FRO M THE FUTURE OF AN ILL USION
BY SIGMUND FREUD
FROM THE FUTURE OF AN ILLUSION BY SIGMUND FREUD
... the psychical origin of religious ideas. These, which are given out as teachings, are not precipitates of experience or end results of thinking: they are illusions, fulfillments of the oldest, strongest and most urgent wishes of mankind. The secret of their strength lies in the strength of those wishes. As we already know, the terrifying impression of helplessness in childhood aroused the need for protection-for protection through love-which was provided by the father; and the recognition that this helplessness lasts throughout life made it necessary to cling to the existence of a father, but this time a more powerful one. Thus the benevolent rule of a divine Providence allays our fear of the dangers of life; the establishment of a moral world-order ensures the fulfillment of the demands of justice, which have so often remained unfulfilled in human civilization; and the prolongation of earthly existence in a future life provides the local and temporal framework in which these wish-fulfillments shall take place. Answers to the riddles that tempt the curiosity of man, such as how the universe began or what the relation is between body and mind, are developed in conformity with the underlying assumptions of this system. It is an enormous relief to the individual psyche if the conflicts of its childhood arising from the father-complex-conflicts which it has never wholly overcome-are removed from it and brought to a solution which is universally accepted.

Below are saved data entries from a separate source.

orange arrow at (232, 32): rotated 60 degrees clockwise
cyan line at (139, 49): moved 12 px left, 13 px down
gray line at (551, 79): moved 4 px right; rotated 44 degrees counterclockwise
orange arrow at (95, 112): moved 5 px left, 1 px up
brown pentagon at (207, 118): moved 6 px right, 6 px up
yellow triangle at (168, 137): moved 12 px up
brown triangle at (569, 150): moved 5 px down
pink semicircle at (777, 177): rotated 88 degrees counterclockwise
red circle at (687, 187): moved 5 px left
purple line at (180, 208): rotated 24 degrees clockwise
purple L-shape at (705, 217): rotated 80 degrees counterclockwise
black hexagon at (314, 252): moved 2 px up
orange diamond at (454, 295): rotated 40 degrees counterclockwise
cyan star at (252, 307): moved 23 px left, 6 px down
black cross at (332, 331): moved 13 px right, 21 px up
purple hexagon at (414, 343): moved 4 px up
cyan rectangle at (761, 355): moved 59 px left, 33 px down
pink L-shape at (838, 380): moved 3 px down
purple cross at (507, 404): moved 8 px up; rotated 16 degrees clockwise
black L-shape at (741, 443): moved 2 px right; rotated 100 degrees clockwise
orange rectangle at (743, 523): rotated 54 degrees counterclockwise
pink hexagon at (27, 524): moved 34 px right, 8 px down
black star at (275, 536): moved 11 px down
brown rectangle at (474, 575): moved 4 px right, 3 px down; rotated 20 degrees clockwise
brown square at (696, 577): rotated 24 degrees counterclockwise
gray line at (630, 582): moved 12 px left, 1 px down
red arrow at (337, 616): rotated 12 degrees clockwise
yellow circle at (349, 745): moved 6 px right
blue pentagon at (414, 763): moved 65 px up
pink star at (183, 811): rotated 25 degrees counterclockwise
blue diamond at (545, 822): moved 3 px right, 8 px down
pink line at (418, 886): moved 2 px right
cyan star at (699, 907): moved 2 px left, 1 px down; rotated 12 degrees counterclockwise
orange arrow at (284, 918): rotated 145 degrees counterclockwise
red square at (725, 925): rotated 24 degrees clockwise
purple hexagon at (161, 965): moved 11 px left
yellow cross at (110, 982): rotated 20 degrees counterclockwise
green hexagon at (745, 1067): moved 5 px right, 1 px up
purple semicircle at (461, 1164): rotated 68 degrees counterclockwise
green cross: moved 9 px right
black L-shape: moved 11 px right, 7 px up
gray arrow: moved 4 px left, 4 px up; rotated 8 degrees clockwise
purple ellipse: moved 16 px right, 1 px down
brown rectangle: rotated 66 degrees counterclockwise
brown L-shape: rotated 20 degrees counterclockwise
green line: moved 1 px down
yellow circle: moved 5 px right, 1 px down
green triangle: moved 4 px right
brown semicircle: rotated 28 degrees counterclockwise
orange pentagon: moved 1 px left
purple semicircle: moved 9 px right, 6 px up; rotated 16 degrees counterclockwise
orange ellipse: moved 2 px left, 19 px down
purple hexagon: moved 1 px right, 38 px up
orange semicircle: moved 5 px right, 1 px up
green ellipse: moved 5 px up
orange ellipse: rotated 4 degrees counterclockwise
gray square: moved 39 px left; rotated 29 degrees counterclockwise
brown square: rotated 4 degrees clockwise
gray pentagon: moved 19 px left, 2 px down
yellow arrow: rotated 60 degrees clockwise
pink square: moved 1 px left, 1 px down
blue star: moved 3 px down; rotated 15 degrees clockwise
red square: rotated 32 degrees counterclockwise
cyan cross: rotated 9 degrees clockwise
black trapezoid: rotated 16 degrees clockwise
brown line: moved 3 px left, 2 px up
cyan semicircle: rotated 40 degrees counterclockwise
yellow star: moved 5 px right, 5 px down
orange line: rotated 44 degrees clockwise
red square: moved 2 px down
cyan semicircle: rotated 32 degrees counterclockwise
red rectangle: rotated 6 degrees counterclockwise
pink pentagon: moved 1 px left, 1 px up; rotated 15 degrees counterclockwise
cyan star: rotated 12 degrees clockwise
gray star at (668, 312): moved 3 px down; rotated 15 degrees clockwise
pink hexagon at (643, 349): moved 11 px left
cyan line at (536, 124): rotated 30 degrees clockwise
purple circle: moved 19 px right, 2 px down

When I say that these things are all illusions, I must define the meaning of the word. An illusion is not the same thing as an error; nor is it necessarily an error. Aristotle's belief that vermin are developed out of dung (a belief to which ignorant people still cling) was an error; so was the belief of a former generation of doctors that tabes dorsalis is the result of sexual excess. It would be incorrect to call these errors illusions. On the other hand, it was an illusion of Columbus's that he had discovered a new sea route to the Indies. The part played by his wish in this error is very clear. One may describe as an illusion the assertion made by certain nationalists that the Indo-Germanic race is the only one capable of civilization; or the belief, which was only destroyed by psycho-analysis, that children are creatures without sexuality. What is characteristic of illusions is that they are derived from human wishes. In this respect they come near to psychiatric delusions. But they differ from them, too, apart from the more complicated structure of delusions. In the case of delusions, we emphasize as essential their being in contradiction with reality. Illusions need not necessarily be false-that is to say, unrealizable or in contradiction of reality.... Thus we call a belief an illusion when a wish-fulfillment is a prominent factor in its motivation, and in doing so we disregard its relations to reality, just as the illusion itself sets no store by verification.